> Source data:
%%
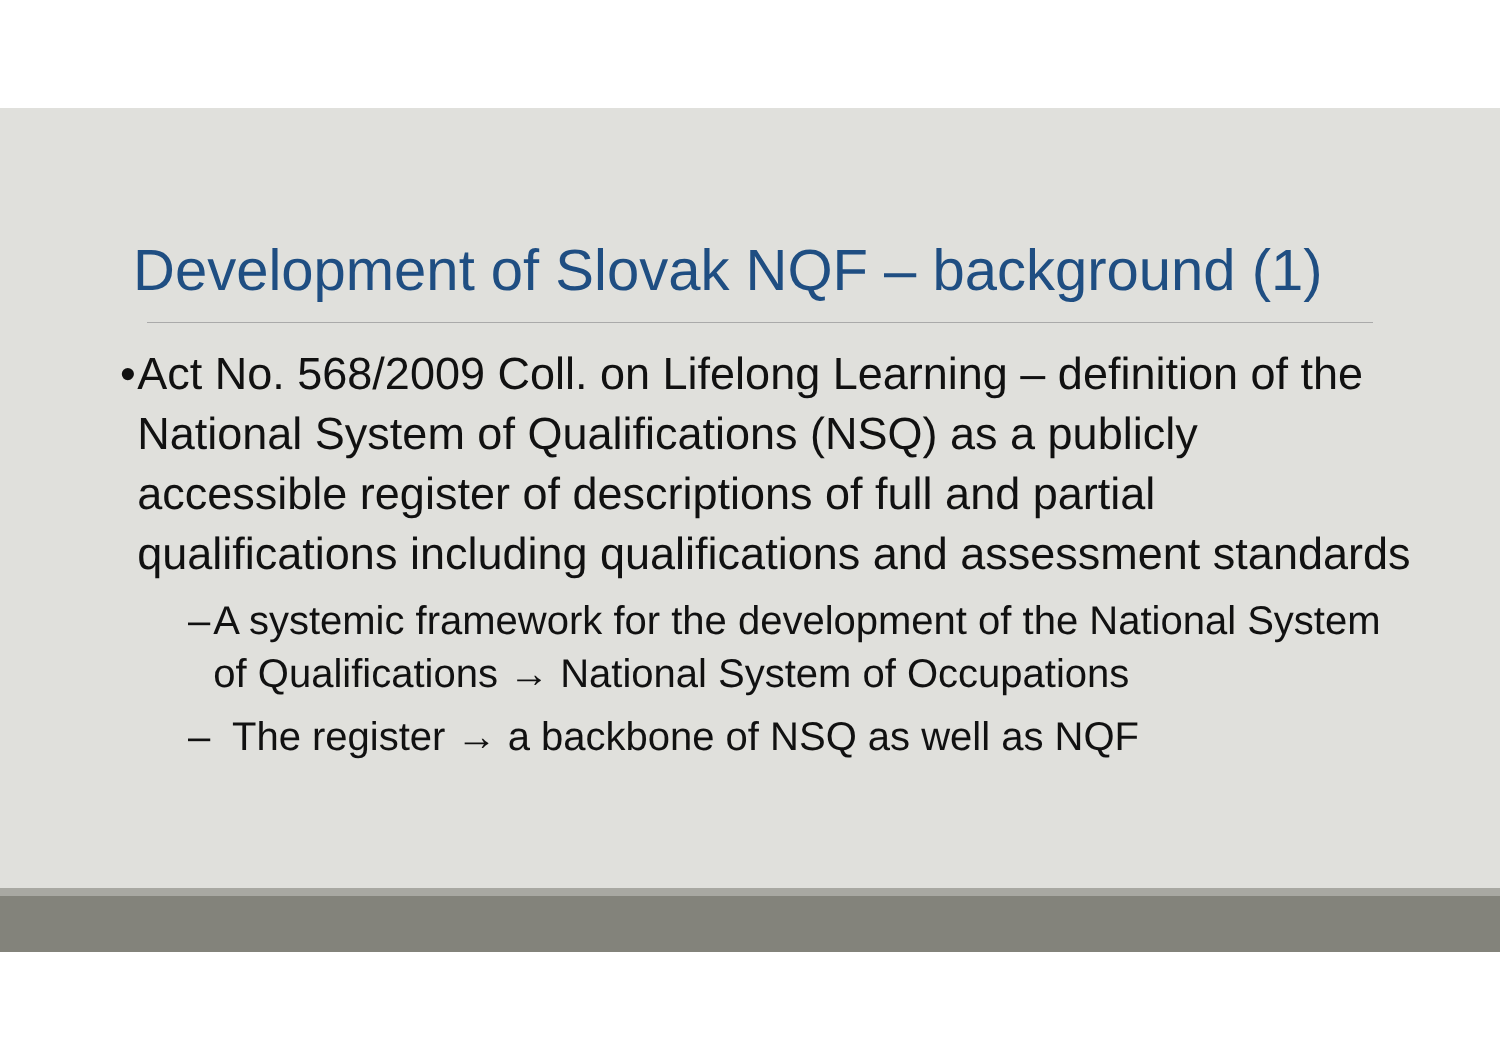Development of Slovak NQF – background (1)
• Act No. 568/2009 Coll. on Lifelong Learning – definition of the National System of Qualifications (NSQ) as a publicly accessible register of descriptions of full and partial qualifications including qualifications and assessment standards
– A systemic framework for the development of the National System of Qualifications → National System of Occupations
– The register → a backbone of NSQ as well as NQF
%%
Without the pictures, write out every line above exactly as it appears.

Development of Slovak NQF – background (1)
• Act No. 568/2009 Coll. on Lifelong Learning – definition of the National System of Qualifications (NSQ) as a publicly accessible register of descriptions of full and partial qualifications including qualifications and assessment standards
– A systemic framework for the development of the National System of Qualifications → National System of Occupations
– The register → a backbone of NSQ as well as NQF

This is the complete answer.